## TEXTE DE LECTURE
# # # #
Cultes au temple suspendus jusqu'à nouvel ordre suite aux directives des pouvoirs publics.

Liturgie et prédication en PDF ici

Lecture de l’Évangile et prédication (PDF ici) en audio ici :


Actes 2, 42-47 ; Psaume 118, 21-29 ; 1 Pierre 1, 3-9 ; Jean 20, 19-31

Jean 20, 19-31
19 Le soir de ce même jour qui était le premier de la semaine, alors que, par crainte des Judéens, les portes de la maison où se trouvaient les disciples étaient verrouillées, Jésus vint, il se tint au milieu d'eux et il leur dit : "La paix soit avec vous."
20 Tout en parlant, il leur montra ses mains et son côté. En voyant le Seigneur, les disciples furent tout à la joie.
21 Alors, à nouveau, Jésus leur dit : "La paix soit avec vous. Comme le Père m'a envoyé, à mon tour je vous envoie."
22 Ayant ainsi parlé, il souffla sur eux et leur dit : "Recevez l'Esprit Saint ;
23 ceux pour qui vous remettez les péchés, ils leur ont été remis. Ceux pour qui vous les soumettez, ils leur ont été soumis."
24 Cependant Thomas, l'un des Douze, celui qu'on appelle Didyme, n'était pas avec eux lorsque Jésus vint.
# # # #
## ENTRÉES DU CORPUS
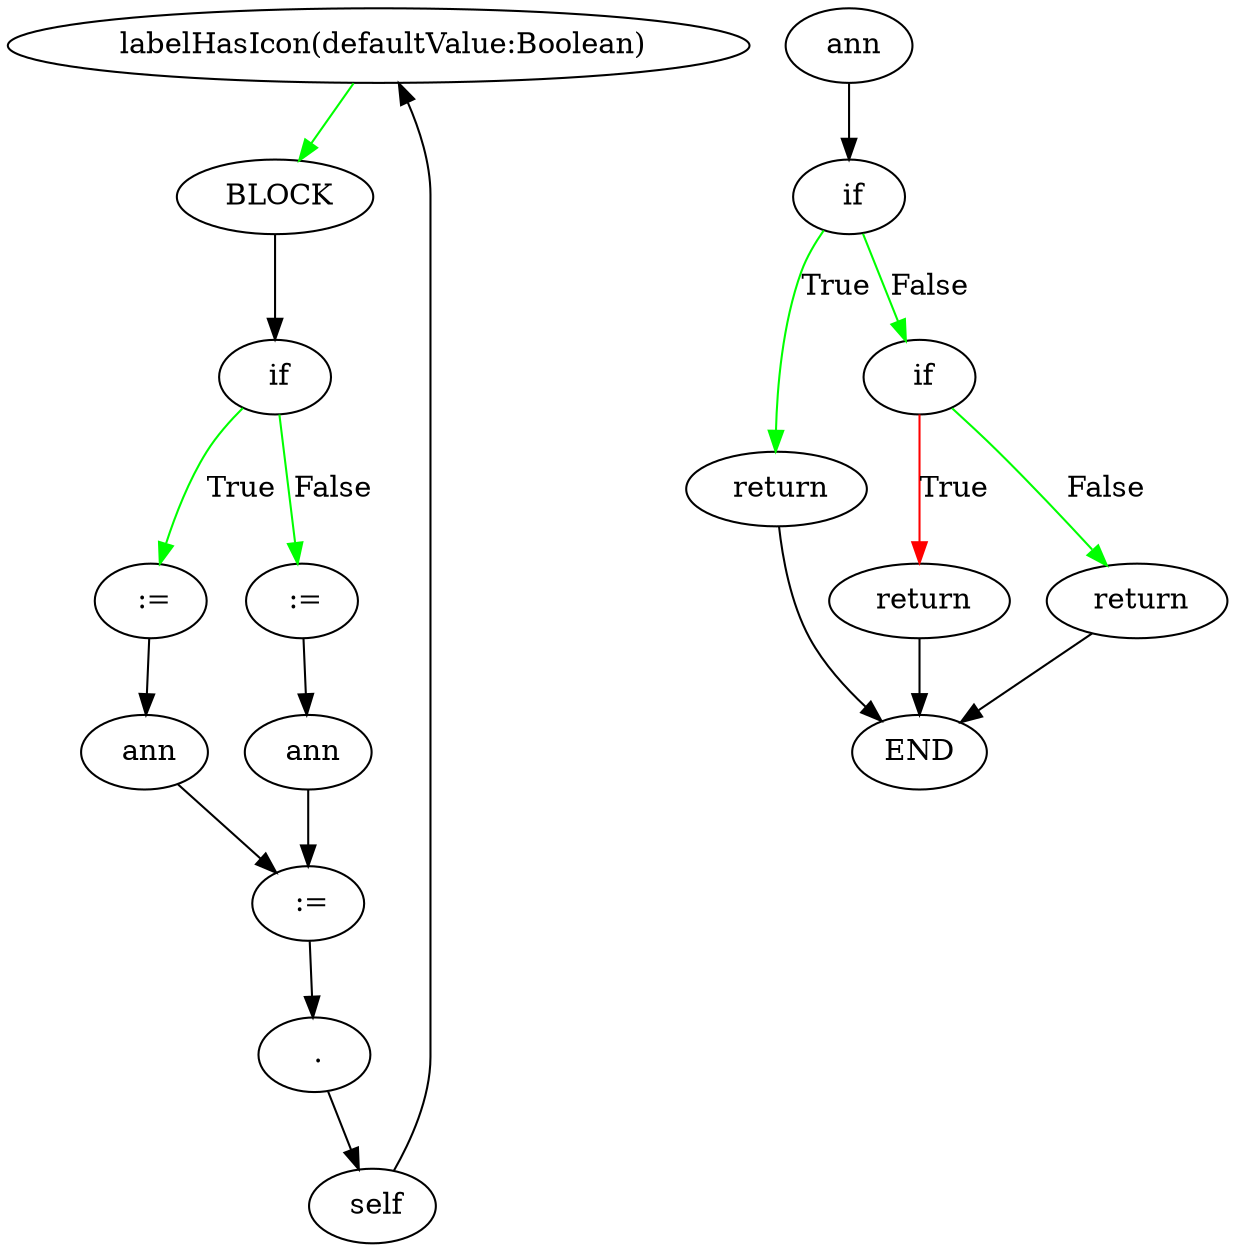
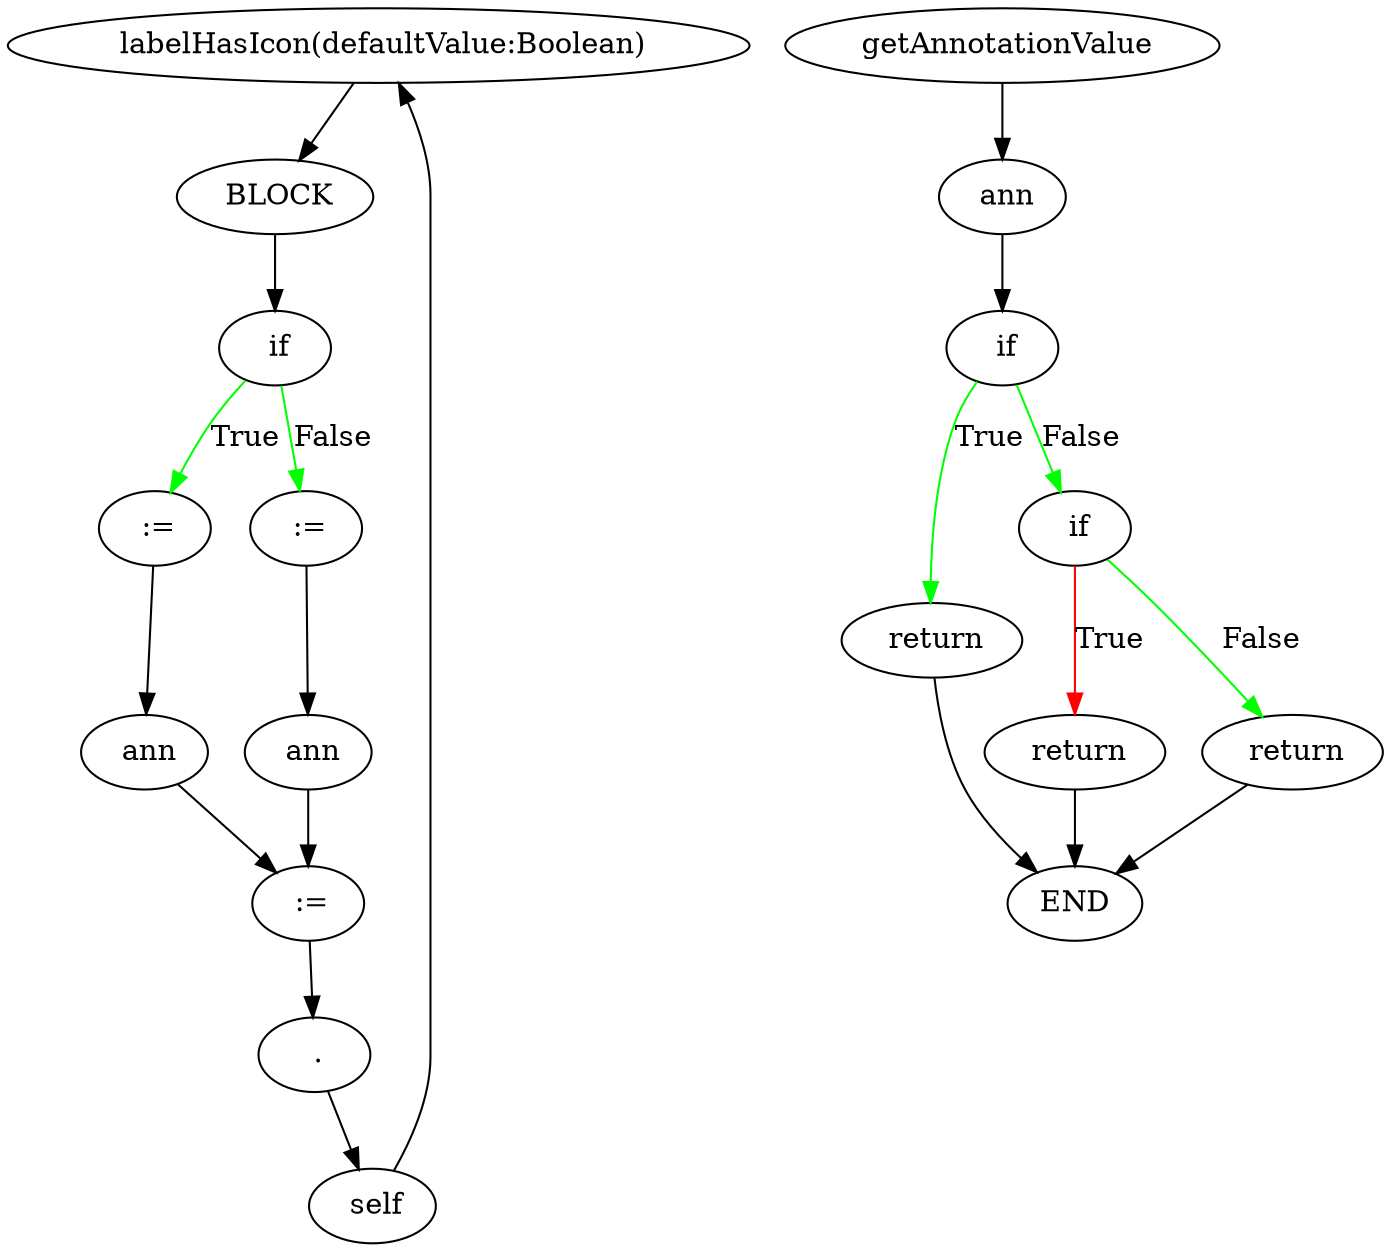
  digraph {
    edge [color=black]
    n1 [label=" labelHasIcon(defaultValue:Boolean)"]
    n2 [label=" BLOCK"]
    n3 [label=" if"]
    n4 [label=" :="]
    n5 [label=" :="]
    n6 [label=" ann"]
    n7 [label=" ann"]
    n8 [label=" :="]
    n9 [label=" ."]
    n10 [label=" self"]
+   n11 [label=" getAnnotationValue"]
    n12 [label=" ann"]
    n13 [label=" if"]
    n14 [label=" return"]
    n15 [label=" if"]
    n16 [label=END]
    n17 [label=" return"]
    n18 [label=" return"]
-   n1 -> n2 [color=green]
+   n1 -> n2
    n2 -> n3
    n3 -> n4 [color=green label=True]
    n3 -> n5 [color=green label=False]
    n4 -> n6
    n5 -> n7
    n6 -> n8
    n7 -> n8
    n8 -> n9
    n9 -> n10
    n10 -> n1
+   n11 -> n12
    n12 -> n13
    n13 -> n14 [color=green label=True]
    n13 -> n15 [color=green label=False]
    n14 -> n16
    n15 -> n17 [color=red label=True]
    n15 -> n18 [color=green label=False]
    n17 -> n16
    n18 -> n16
  }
# # # #
## CONSIGNE A
Dans le passage de l'Évangile de Jean, que Jésus montra-t-il aux disciples tout en leur parlant ?
## CONSIGNE B
Poursuivez le passage de l'Évangile de Jean à partir de sa dernière phrase, sur Thomas.

## RÉPONSE ATTENDUE A
Ses mains et son côté.

## RÉPONSE ATTENDUE B
25 Les autres disciples lui dirent donc : "Nous avons vu le Seigneur !" Mais il leur répondit : "Si je ne vois pas dans ses mains la marque des clous, si je n'enfonce pas mon doigt à la place des clous et si je n'enfonce pas ma main dans son côté, je ne croirai pas !"
26 Or huit jours plus tard, les disciples étaient à nouveau réunis dans la maison, et Thomas était avec eux. Jésus vint, toutes portes verrouillées, il se tint au milieu d'eux et leur dit : "La paix soit avec vous."
27 Ensuite il dit à Thomas : "Avance ton doigt ici et regarde mes mains ; avance ta main et enfonce-la dans mon côté, cesse d'être incrédule et deviens un homme de foi."
28 Thomas lui répondit : "Mon Seigneur et mon Dieu."
29 Jésus lui dit : "Parce que tu m'as vu, tu as cru ; bienheureux ceux qui, sans avoir vu, ont cru."
30 Jésus a opéré sous les yeux de ses disciples bien d'autres signes qui ne sont pas rapportés dans ce livre.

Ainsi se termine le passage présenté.